Ambient Diffusion Policy

Ambient Diffusion Policy:
Imitation Learning from Suboptimal Data in Robotics

Adam Wei, Nicholas Pfaff, Thomas Cohn, Arif Kerem Dayı, Constantinos Daskalakis, Giannis Daras, Russ Tedrake

TL;DR

Suboptimal data in robotics still contains useful learning signal. Ambient Diffusion Policy is a principled method for extracting meaningful features from these data sources while ignoring harmful features. The algorithm leverages noise-dependent data usage: suboptimal samples can only contribute to training at high and low diffusion times. Its implementation is remarkably simple, requiring only a single change to the Diffusion Policy dataloader.

Detailed walkthrough

1. Start With Robot Data

High-quality, task-specific robot data for imitation learning is scarce. Instead, suboptimal or OOD action data is abundant: e.g. noisy or non-expert teleop, simulation, cross-embodied data, and large collections such as Open X-Embodiment. We first show that Diffusion Policy learns different features of the data at different noise levels. Thus, Ambient Diffusion Policy restricts the use of suboptimal data to noise levels where its features align with the high-quality data.

Robot action diffusion exhibits a global-to-local hierarchy.

At high noise, the optimal denoiser learns to recover global task-level structure. At low noise, the optimal denoiser learns to refine local motion-level primitives.

  • (a) Image analogy.
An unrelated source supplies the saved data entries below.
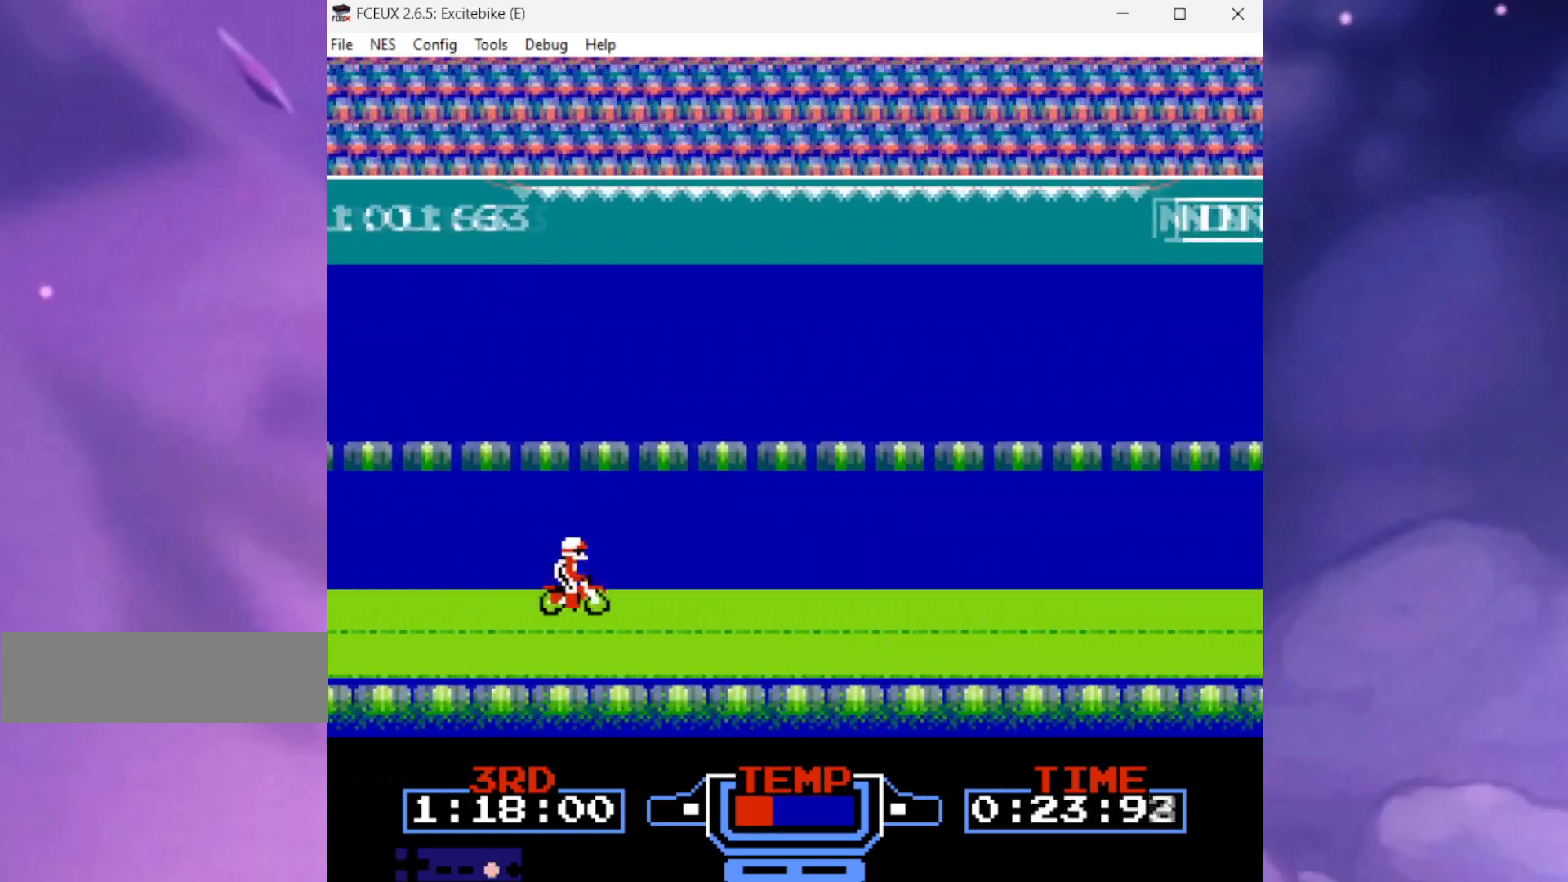
{"buttons": ["B"], "events": []}
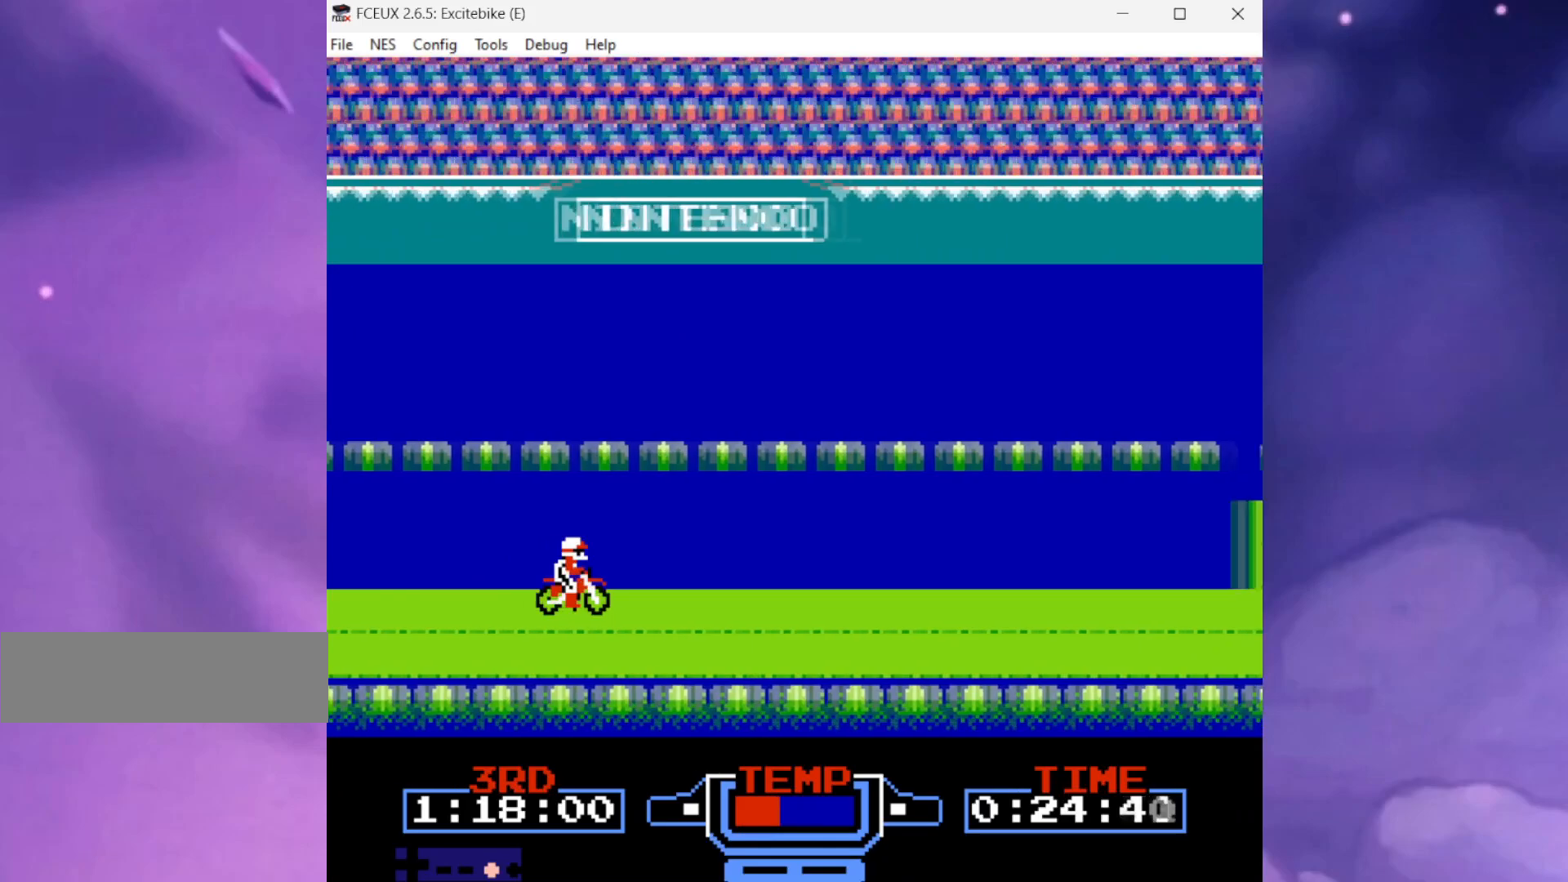
{"buttons": ["B"], "events": []}
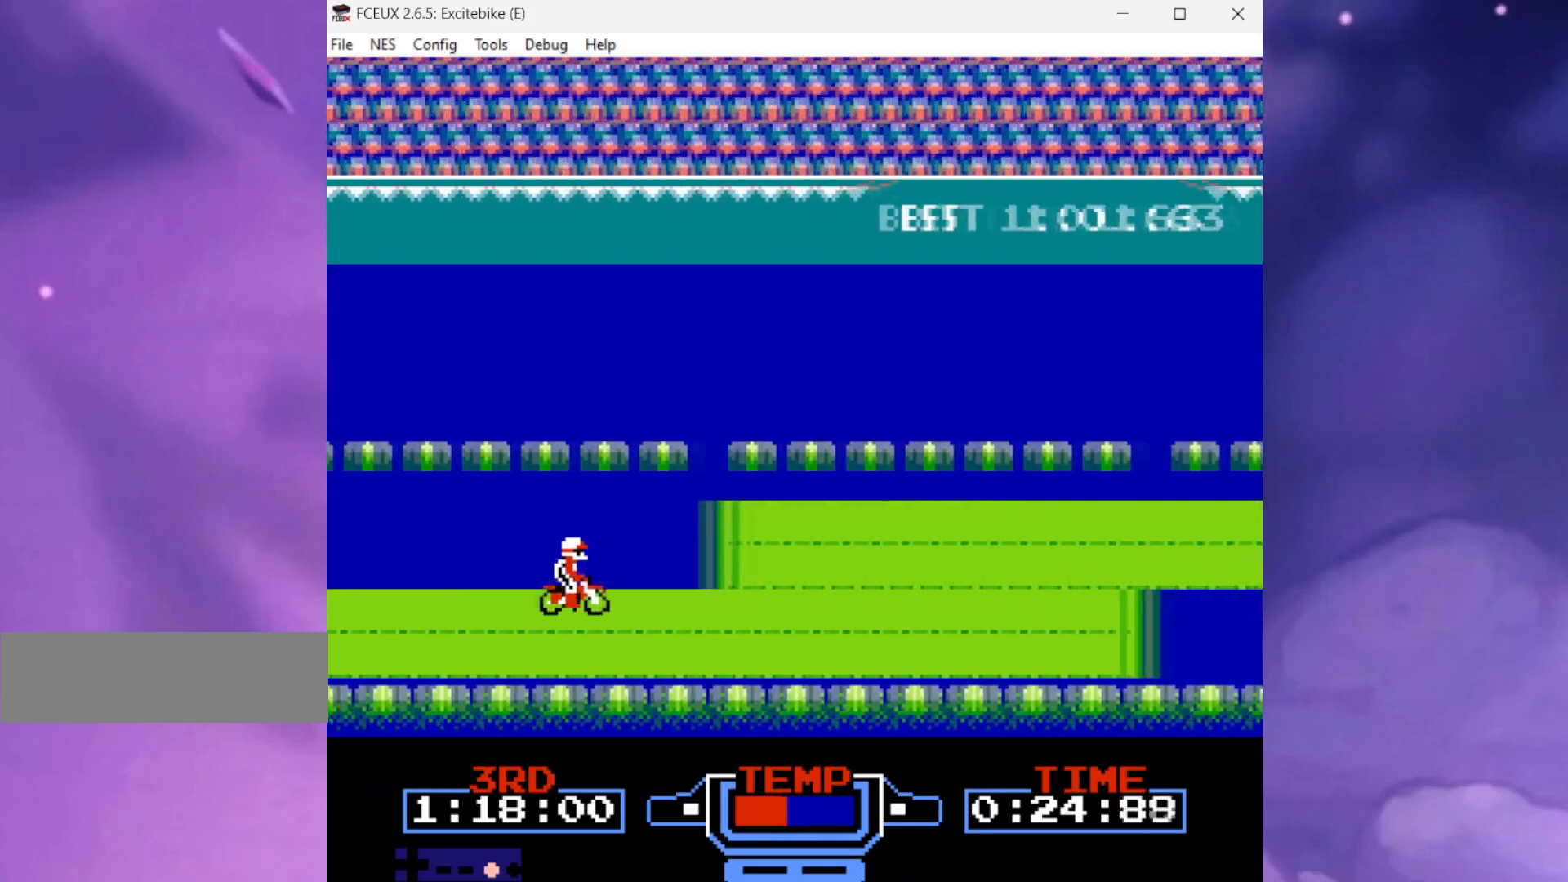
{"buttons": ["B"], "events": [[334, "DPAD_UP", "down"], [500, "DPAD_UP", "up"]]}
This hierarchy is analogous to the coarse-to-fine hierarchy in image diffusion. Both hierarchies are the result of a spectral power law in the data.
  • (b) Maze actions. The Diffusion Policy first plans a path through the maze. Then, it refines local features to ensure the actions are collision-free and smooth.
  • (c) Block sorting. The Diffusion Policy first plans which block to grasp and where to place it. Then, it refines the grasping motion and smoothness.

Thus, Diffusion Policies learn different features of the data at different noise levels. Ambient leverages this to learn only the useful features from suboptimal data.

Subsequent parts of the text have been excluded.